Alexander's eyes were opened to the character of his guests. The Bible was a comfort to himself, and why should others be refused the blessing he had found? Who were these men, that they should prevent his people reading the Word of Life?

A dangerous question for the Tsar to ask; for Prince Golitsin was close at hand with his reply. The worst day's work the Jesuits had ever done was to disturb this prince's family by converting his nephew to the Roman Church. Golitsin called it seduction; and seduction from the national faith is a public crime. When, therefore, Alexander came to ask who these men were, Golitsin answered that they were teachers of false doctrine; disturbers of the public peace; men who were banished by their sovereigns; a body disbanded by their popes.
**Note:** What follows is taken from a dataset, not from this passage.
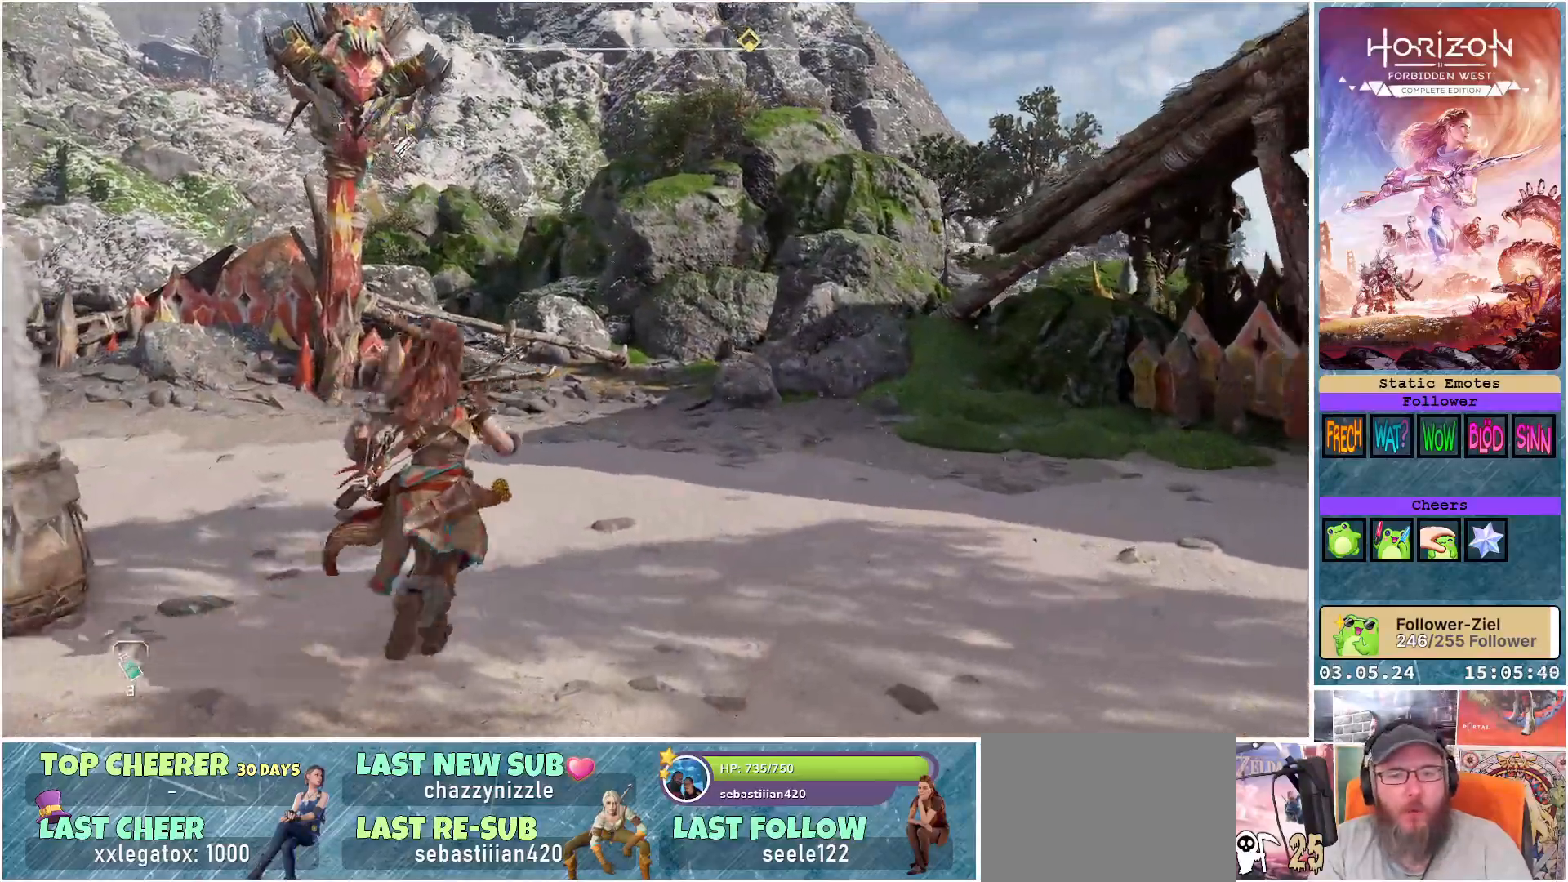
{"buttons": [], "left_stick": "up", "right_stick": "center", "events": [[183, "right_stick", "center"]]}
And then, in spite of their good deeds, they were sent away—first from Moscow and Petersburg, afterwards from every city of the empire. Their expulsion was one of the most popular acts of a long and glorious reign.

The Jesuit writers lay the blame of their expulsion on the Bible Societies.

From other sources I learn that the New Testament was free until Alexander's death, and that the copies found their way into every city and village of the land. With the death of Alexander the First came a change. After the conspiracy of 1825, the new Emperor listened to his black clergy, and the Bible was placed under close arrest. The Russian Bible Society was called a Russian parliament. All parties in the state were represented on the board of management; Orthodox bishops sitting next to Old Believers, and Old Believers next to Dissenting priests. The Bible, in which they all believed, was a common ground, on which they could meet and exchange the words of peace. But Nicolas, ruling by the sword, had no desire to see these boards pursuing their active and independent course; and his monks had little trouble in persuading him to replace the Bible by an official Book of Saints.